# shortening address path



## rosmari (Sep 7, 1999)

my address path now shows C:\users\(username)\document\(folder name)

Can I cut that down to just the folder name?

This is especially annoying when I have several open folders/files on the task bar, each one showing C:\users.


----------



## Triple6 (Dec 26, 2002)

Why or where do you need to use the full path?


----------



## rosmari (Sep 7, 1999)

Triple6 said:


> Why or where do you need to use the full path?


I don't, ever (at least I don't think I ever do). It happened after I switched to Windows 10.


----------



## Triple6 (Dec 26, 2002)

When you save to a folder or want to open a file you can go directly to Documents using the favorite or libraries on the left hand side that should be listed in Explorer or in the save dialog box.


----------



## rosmari (Sep 7, 1999)

I don't understand.

I don't want to have to do something every time I save a file. Before I had windows 10, the address on the the top bar would automatically just show the open file, and so would the little window of the open file on the bottom bar.


----------



## DaveA (Nov 16, 1999)

Do you also have the "Libraries" being used?

What program and version are you saving these files from?


----------



## Triple6 (Dec 26, 2002)

But it doesn't matter what the path says at the top. Show us a screenshot of what you are seeing.

Here's a screenshot from Word:









Note the folders on the left hand side, those are the easy and quick way to save or browser folders in common folders such as Documents.


----------



## rosmari (Sep 7, 1999)

I was unable to get that window on your screen shot. When I googled 'Documents Library, Microsoft Word', the Windows 7 version came up.

However, here are the screen shots: 

That long one at the top of the screen - all I want is "summer 2008", but, more annoying, the task bar showing a number of "c:\users". I want it to show just the particular file/folder - in this case "summer 2008"


----------



## Triple6 (Dec 26, 2002)

Ok, but what program are you using that you are seeing this?
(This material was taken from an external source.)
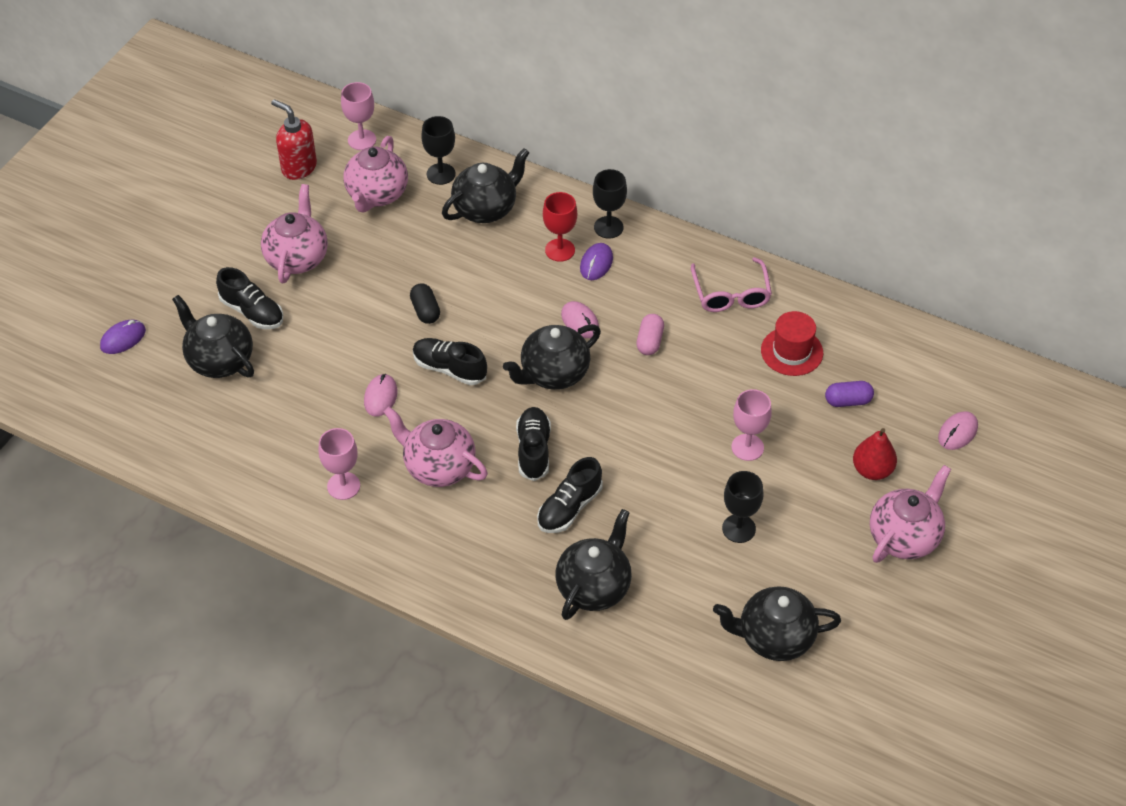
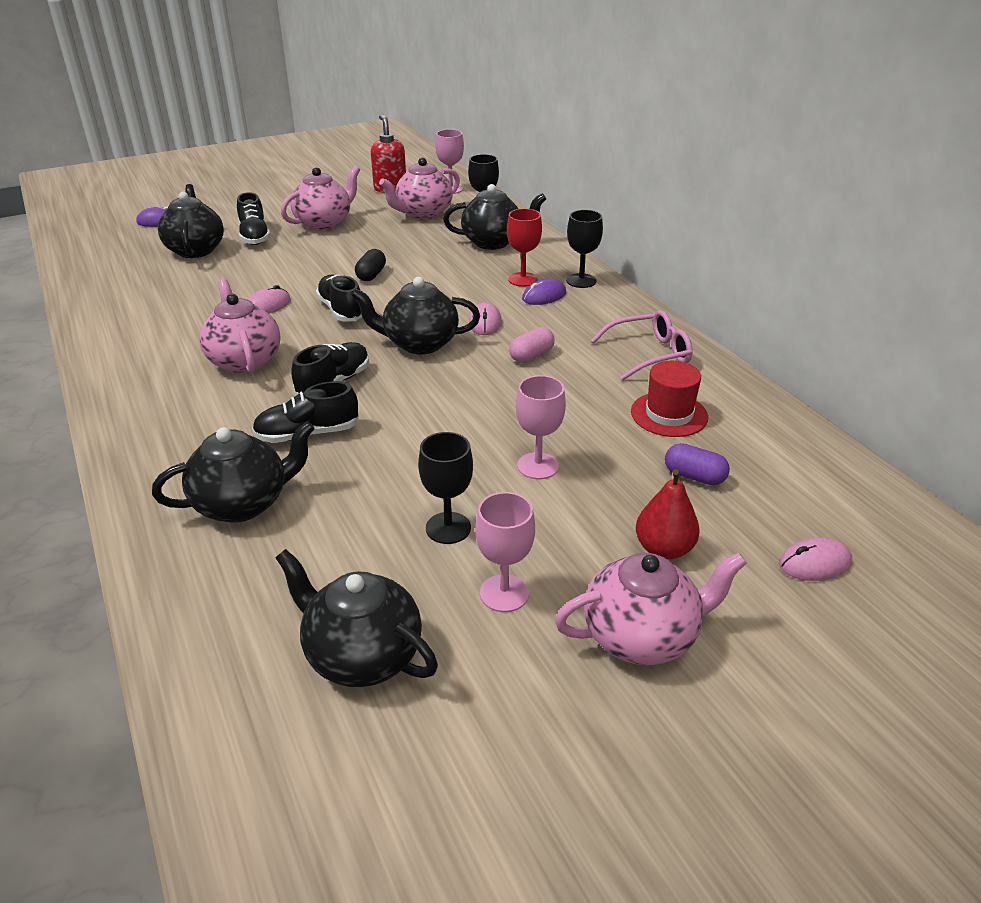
camera: 35 degrees right, 15 degrees down
pink goblet [318,428,360,500] -> pink goblet moved to [475,492,535,612]
pink glasses [691,257,772,312] -> pink glasses turned 135 degrees counterclockwise [590,310,693,380]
With Windows there's always more than one way to do something,


----------



## rosmari (Sep 7, 1999)

I actually found a way: This PC > File > Options > View > uncheck the "full path".

But thank you anyway!

However, I have another small(?) problem: the text under the icons on my desktop is barely legible, unless I put my mouse on it, in which case the icon appears framed, on a blue background with white text.

Can I make that icons and text always, naturally, look like that?

Can I make that icons and text always, naturally, look like that?

If not, how about making at least the text legible: black-lined white text of normal size.

I'm attaching a picture of my desktop.


----------



## Triple6 (Dec 26, 2002)

So the fonts just look like they have a border on your desktop too? That's odd. Did you load any custom themes? Sometimes that happens as a result of the screen resolution or a zoom has been applied, or even a missing graphics driver, right click on the desktop and choose Display Settings. Then there is a slider there for "Change the Size of text...." adjust that and see if it helps. You can also click on "Advanced Display Settings" below that and adjust the screen resolution, the optimal setting is the highest one. Below that there is a setting for "Clear Type" and "Advanced sizing of text", you can see if any of that helps. Also on that screen is the option for "Display Adapter Properties", there it will list Adapter Type, what does it list for that?


----------



## rosmari (Sep 7, 1999)

I tried your suggestions, and finally experimented with turning off "high contrast" - which worked!!! (no idea why). I then changed the icon text size (control panel > optimize visual display > change size of text > icons (10 and bold). I'm attaching a copy of the desktop now - what a difference!

But thank you anyway, you led me into the right direction.


----------